Segment Start: Excerpted data

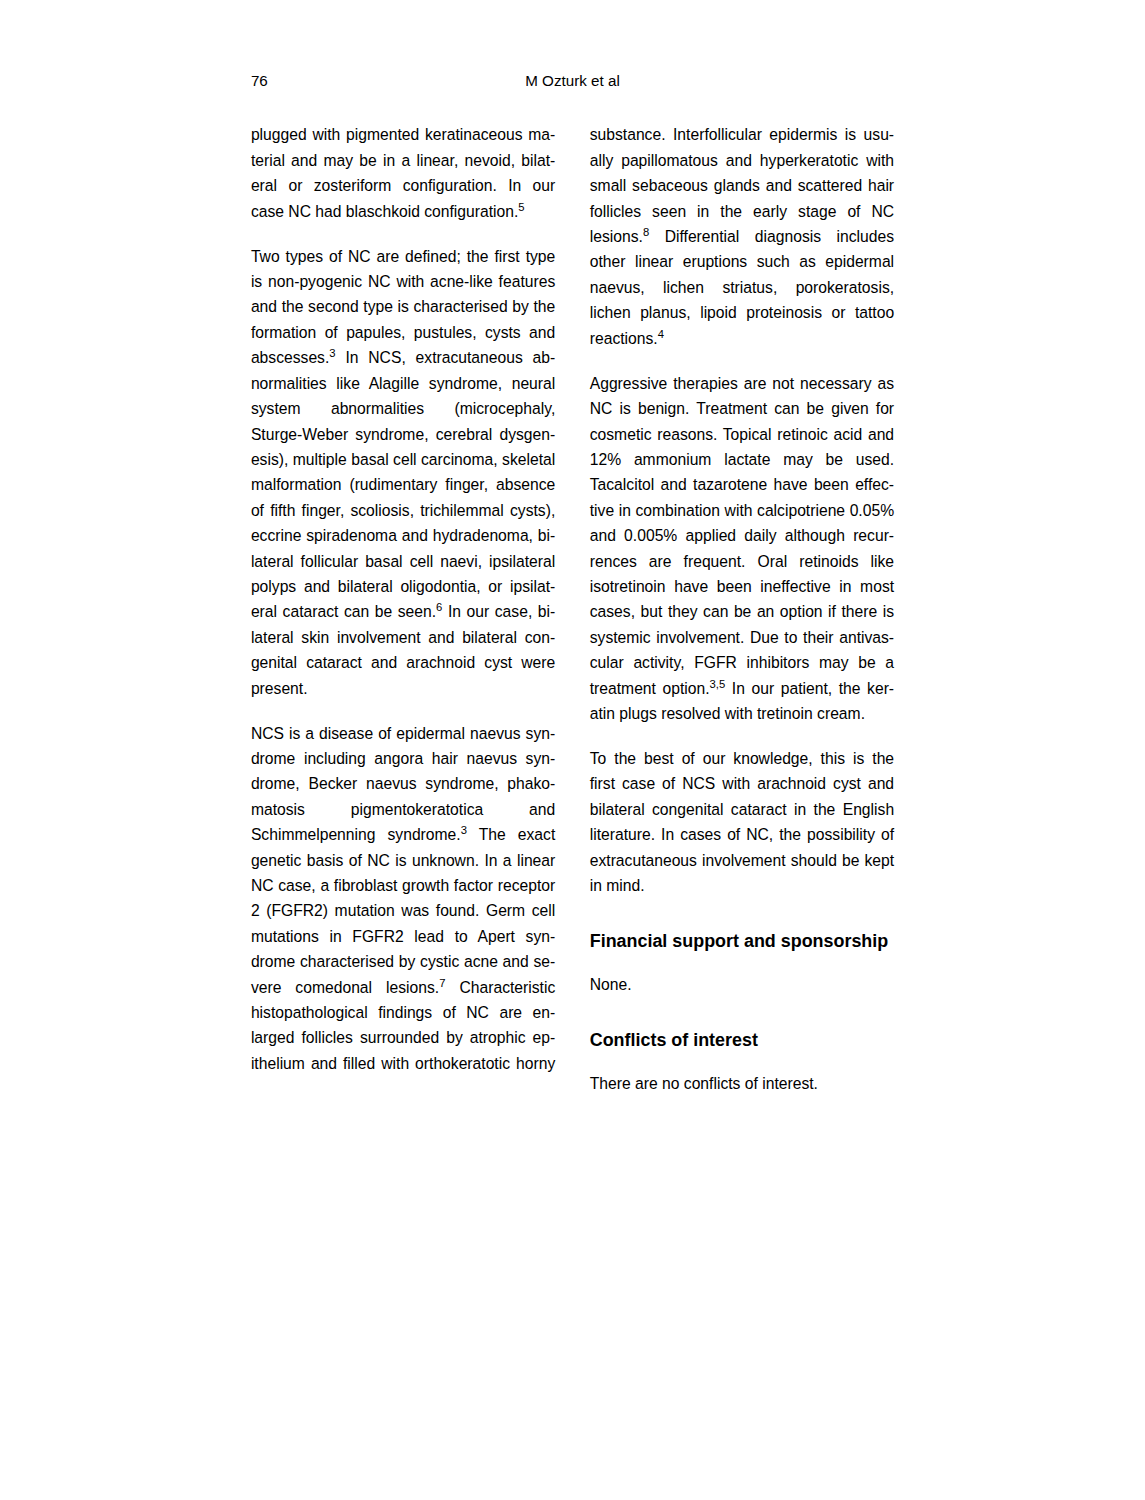76
M Ozturk et al
plugged with pigmented keratinaceous material and may be in a linear, nevoid, bilateral or zosteriform configuration. In our case NC had blaschkoid configuration.5
Two types of NC are defined; the first type is non-pyogenic NC with acne-like features and the second type is characterised by the formation of papules, pustules, cysts and abscesses.3 In NCS, extracutaneous abnormalities like Alagille syndrome, neural system abnormalities (microcephaly, Sturge-Weber syndrome, cerebral dysgenesis), multiple basal cell carcinoma, skeletal malformation (rudimentary finger, absence of fifth finger, scoliosis, trichilemmal cysts), eccrine spiradenoma and hydradenoma, bilateral follicular basal cell naevi, ipsilateral polyps and bilateral oligodontia, or ipsilateral cataract can be seen.6 In our case, bilateral skin involvement and bilateral congenital cataract and arachnoid cyst were present.
NCS is a disease of epidermal naevus syndrome including angora hair naevus syndrome, Becker naevus syndrome, phakomatosis pigmentokeratotica and Schimmelpenning syndrome.3 The exact genetic basis of NC is unknown. In a linear NC case, a fibroblast growth factor receptor 2 (FGFR2) mutation was found. Germ cell mutations in FGFR2 lead to Apert syndrome characterised by cystic acne and severe comedonal lesions.7 Characteristic histopathological findings of NC are enlarged follicles surrounded by atrophic epithelium and filled with orthokeratotic horny substance. Interfollicular epidermis is usually papillomatous and hyperkeratotic with small sebaceous glands and scattered hair follicles seen in the early stage of NC lesions.8 Differential diagnosis includes other linear eruptions such as epidermal naevus, lichen striatus, porokeratosis, lichen planus, lipoid proteinosis or tattoo reactions.4
Aggressive therapies are not necessary as NC is benign. Treatment can be given for cosmetic reasons. Topical retinoic acid and 12% ammonium lactate may be used. Tacalcitol and tazarotene have been effective in combination with calcipotriene 0.05% and 0.005% applied daily although recurrences are frequent. Oral retinoids like isotretinoin have been ineffective in most cases, but they can be an option if there is systemic involvement. Due to their antivascular activity, FGFR inhibitors may be a treatment option.3,5 In our patient, the keratin plugs resolved with tretinoin cream.
To the best of our knowledge, this is the first case of NCS with arachnoid cyst and bilateral congenital cataract in the English literature. In cases of NC, the possibility of extracutaneous involvement should be kept in mind.
Financial support and sponsorship
None.
Conflicts of interest
There are no conflicts of interest.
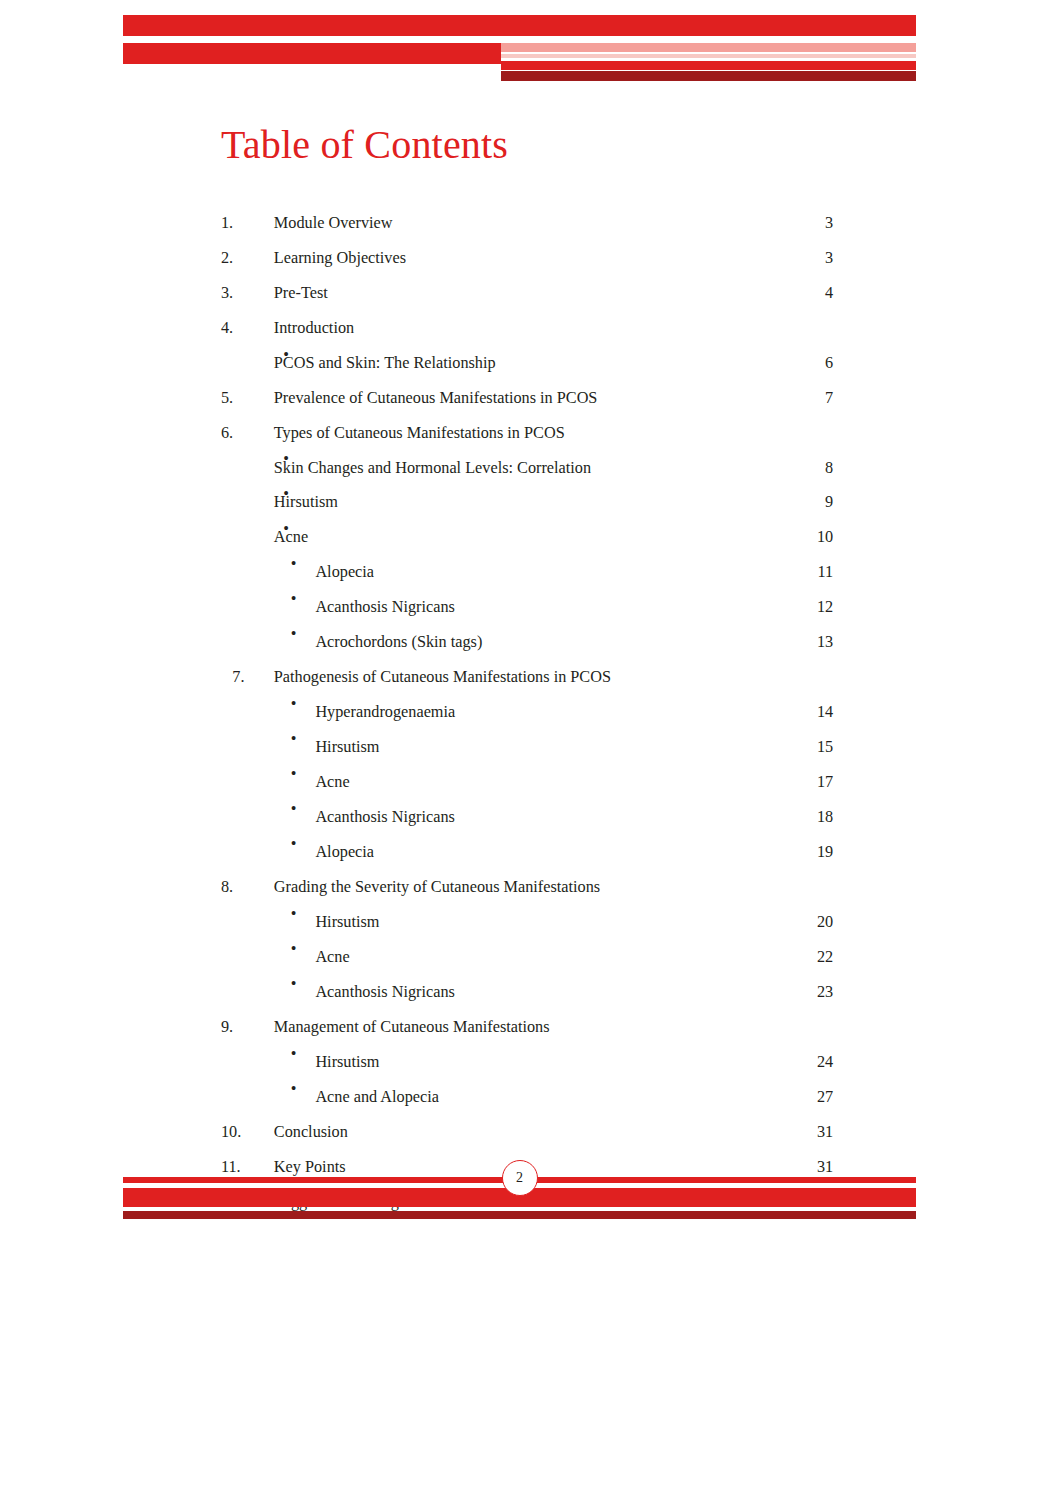Table of Contents
| 1. | Module Overview | 3 |
| 2. | Learning Objectives | 3 |
| 3. | Pre-Test | 4 |
| 4. | Introduction | |
| | PCOS and Skin: The Relationship | 6 |
| 5. | Prevalence of Cutaneous Manifestations in PCOS | 7 |
| 6. | Types of Cutaneous Manifestations in PCOS | |
| | Skin Changes and Hormonal Levels: Correlation | 8 |
| | Hirsutism | 9 |
| | Acne | 10 |
| | Alopecia | 11 |
| | Acanthosis Nigricans | 12 |
| | Acrochordons (Skin tags) | 13 |
| 7. | Pathogenesis of Cutaneous Manifestations in PCOS | |
| | Hyperandrogenaemia | 14 |
| | Hirsutism | 15 |
| | Acne | 17 |
| | Acanthosis Nigricans | 18 |
| | Alopecia | 19 |
| 8. | Grading the Severity of Cutaneous Manifestations | |
| | Hirsutism | 20 |
| | Acne | 22 |
| | Acanthosis Nigricans | 23 |
| 9. | Management of Cutaneous Manifestations | |
| | Hirsutism | 24 |
| | Acne and Alopecia | 27 |
| 10. | Conclusion | 31 |
| 11. | Key Points | 31 |
| 12. | Suggested Readings | 32 |
2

Segment End: Excerpted data

About this task
Beginning with the first line of the records, write out every line up to and including the one with "Two types of", exactly, and omit all pictures.

Exercise result
76
M Ozturk et al
plugged with pigmented keratinaceous material and may be in a linear, nevoid, bilateral or zosteriform configuration. In our case NC had blaschkoid configuration.5
Two types of NC are defined; the first type is non-pyogenic NC with acne-like features and the second type is characterised by the formation of papules, pustules, cysts and abscesses.3 In NCS, extracutaneous abnormalities like Alagille syndrome, neural system abnormalities (microcephaly, Sturge-Weber syndrome, cerebral dysgenesis), multiple basal cell carcinoma, skeletal malformation (rudimentary finger, absence of fifth finger, scoliosis, trichilemmal cysts), eccrine spiradenoma and hydradenoma, bilateral follicular basal cell naevi, ipsilateral polyps and bilateral oligodontia, or ipsilateral cataract can be seen.6 In our case, bilateral skin involvement and bilateral congenital cataract and arachnoid cyst were present.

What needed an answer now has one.